Cascade efficiency: Google's probe-plus-LLM cascade achieves higher accuracy than either component alone, while using roughly 1/50th the inference cost of the LLM classifier [24].

Implications for Mechanistic Interpretability

Production probe deployment is one of the clearest cases where mechanistic interpretability techniques deliver direct practical value. The probes work because of the linear representation hypothesis: if safety-relevant properties are encoded as linear directions in activation space, then linear probes can detect them cheaply and reliably.

But production deployment also highlights limitations. The probes are correlational tools, just as the probing classifiers article discussed. They detect activation patterns associated with harmful content, not harmful intent per se. An input that produces unusual activations for other reasons (a highly creative prompt, an unusual language, an edge case the probe has not seen) can trigger false positives. This is why cascade architectures escalate uncertain cases to classifiers with deeper reasoning ability rather than relying on probes alone.

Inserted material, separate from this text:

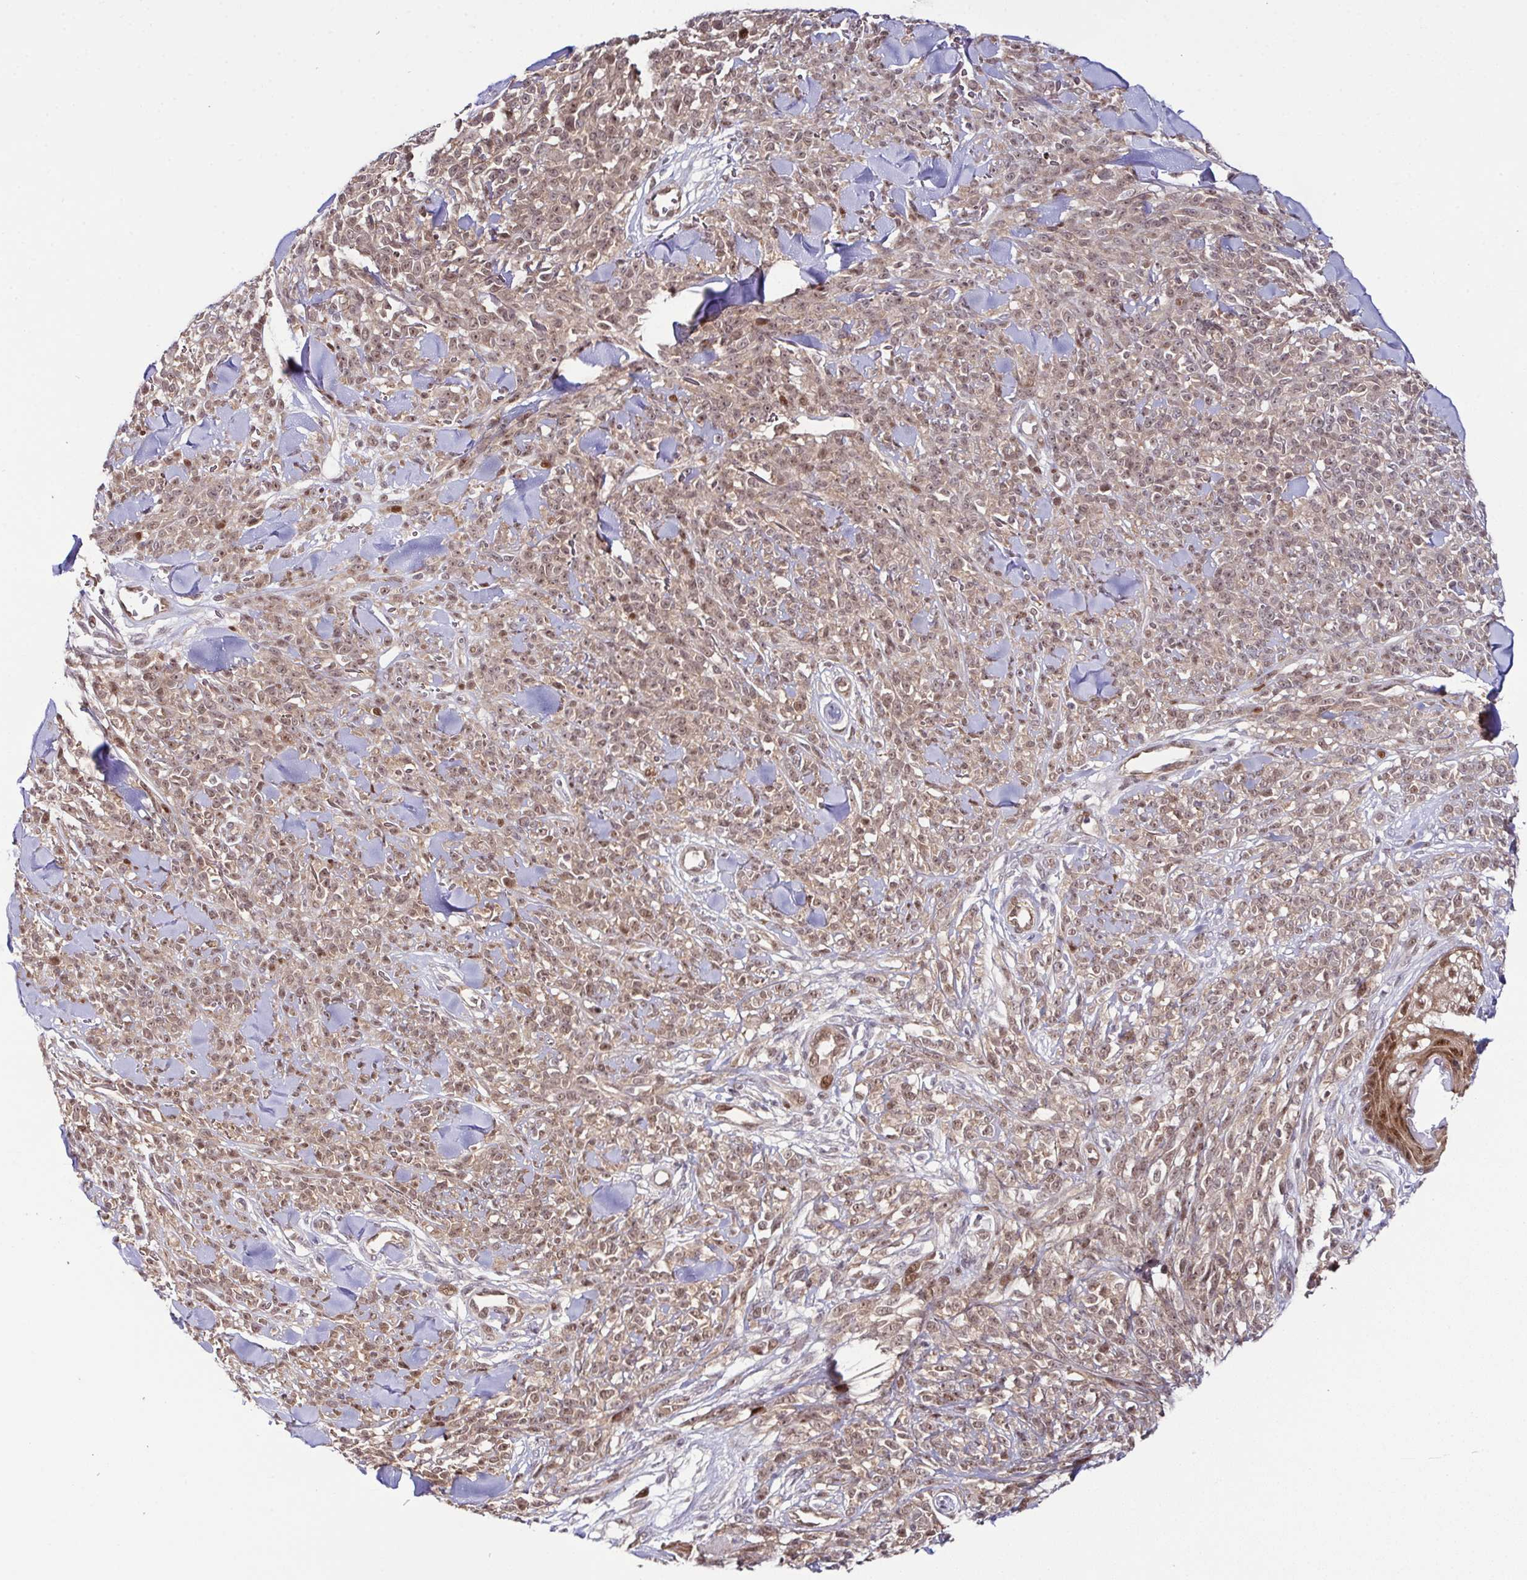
{"staining": {"intensity": "weak", "quantity": ">75%", "location": "nuclear"}, "tissue": "melanoma", "cell_type": "Tumor cells", "image_type": "cancer", "snomed": [{"axis": "morphology", "description": "Malignant melanoma, NOS"}, {"axis": "topography", "description": "Skin"}, {"axis": "topography", "description": "Skin of trunk"}], "caption": "Tumor cells demonstrate low levels of weak nuclear staining in approximately >75% of cells in malignant melanoma.", "gene": "DNAJB1", "patient": {"sex": "male", "age": 74}}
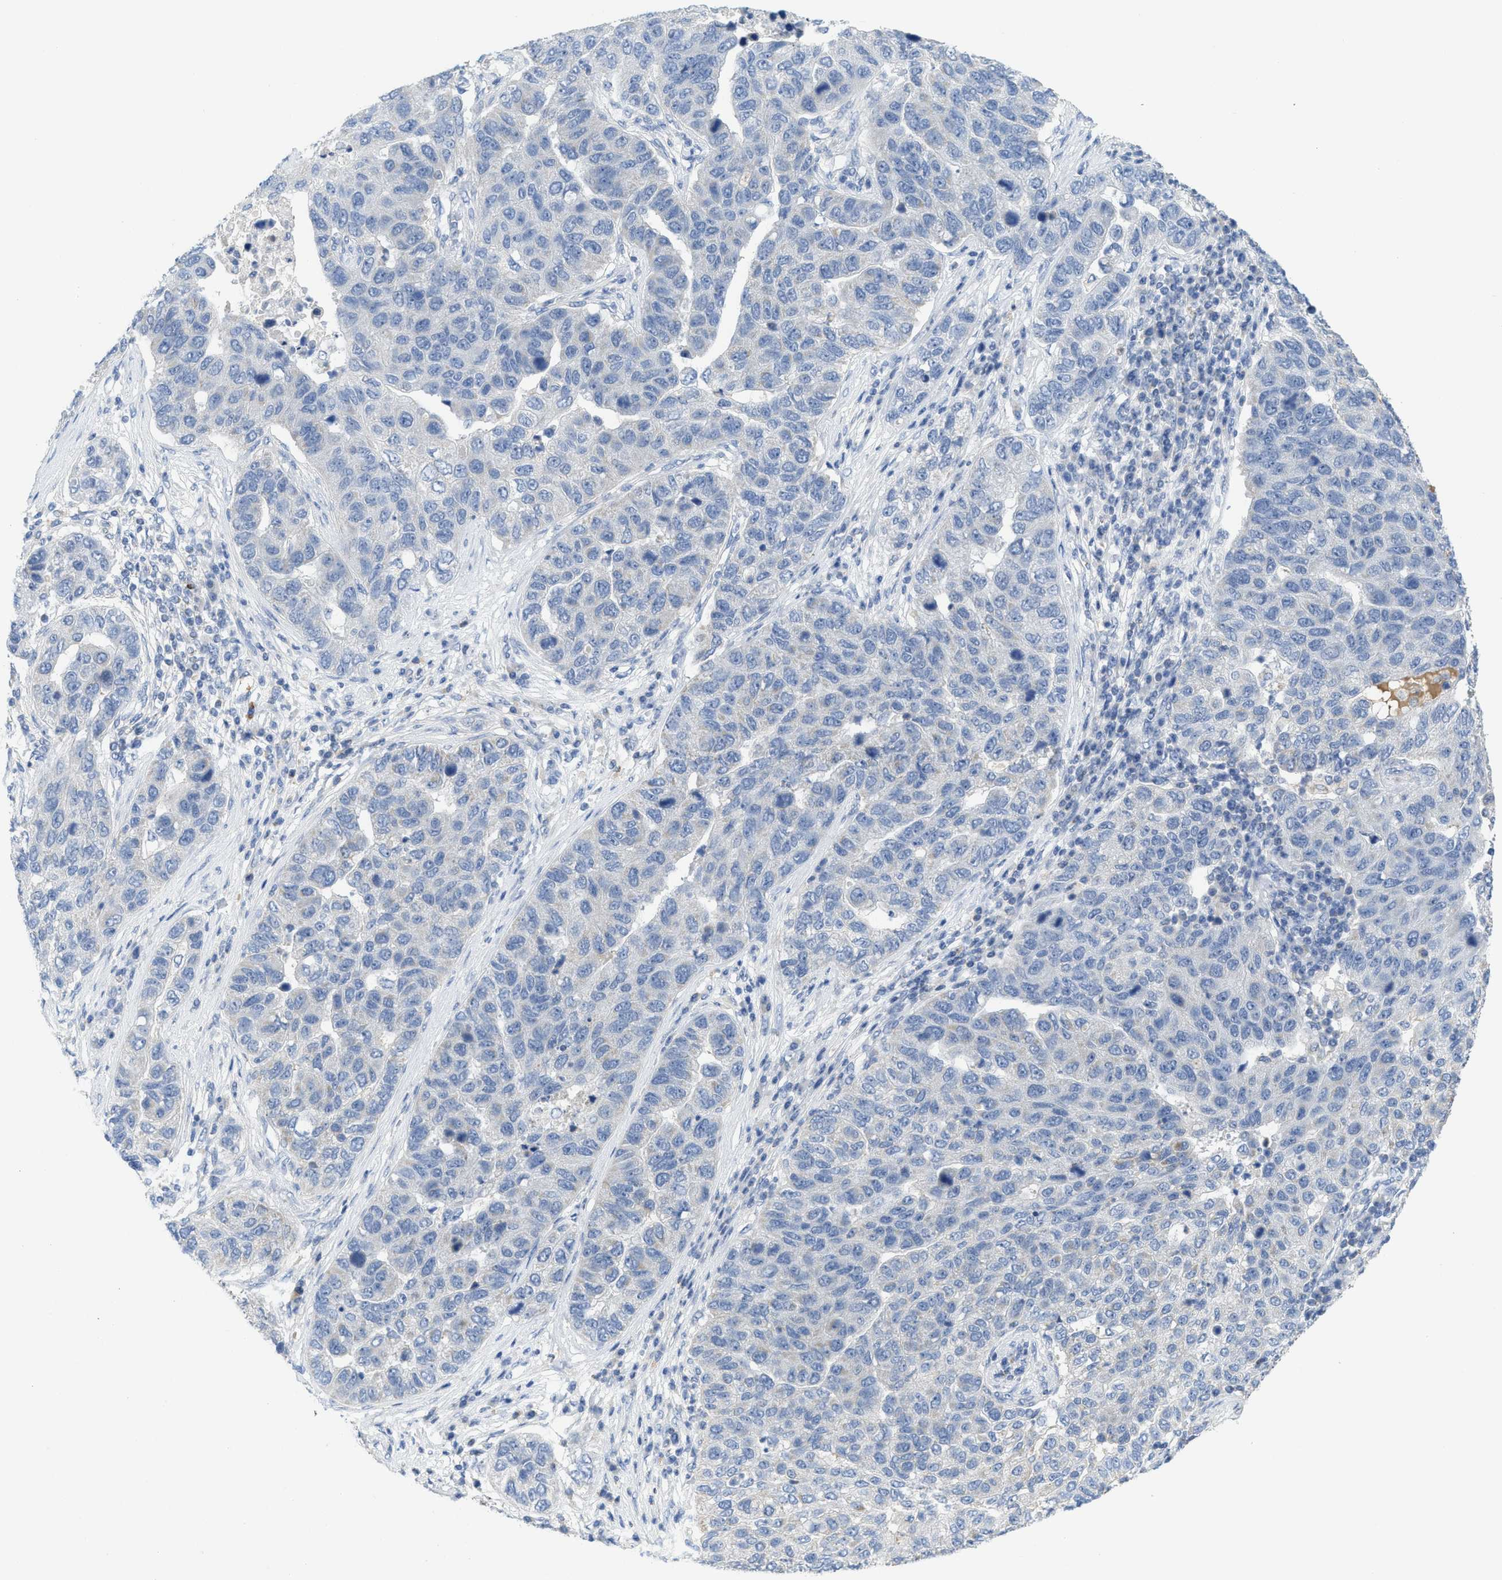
{"staining": {"intensity": "negative", "quantity": "none", "location": "none"}, "tissue": "pancreatic cancer", "cell_type": "Tumor cells", "image_type": "cancer", "snomed": [{"axis": "morphology", "description": "Adenocarcinoma, NOS"}, {"axis": "topography", "description": "Pancreas"}], "caption": "The micrograph reveals no significant positivity in tumor cells of pancreatic cancer (adenocarcinoma).", "gene": "GATD3", "patient": {"sex": "female", "age": 61}}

The distribution shift problem is also a reminder that probe accuracy on a test set does not tell the whole story. A probe that achieves 99% accuracy on short, clean evaluation data can fail catastrophically on the long, messy, adversarial inputs that characterize real-world deployment. Architecture and training choices that seem minor in a research context (hard max vs. softmax, sliding window size, loss weighting) become load-bearing in production.

Looking Forward

Probes in production represent one path from interpretability research to deployed safety infrastructure. The attention probes that began as research tools for understanding what information is accessible in activations are now screening millions of requests per day.

The techniques covered here (cascade architectures, robust aggregation, probe-classifier ensembling) are specific to the deployment setting, but they build directly on the probing foundations covered earlier in this block. The fundamental insight remains the same: model activations encode rich, linearly accessible information about the content they process, and simple classifiers can read it.

What production experience adds is the engineering discipline needed to make that insight reliable: handling distribution shifts, managing false positive rates at scale, and combining probes with other tools in systems that are more robust than any single component.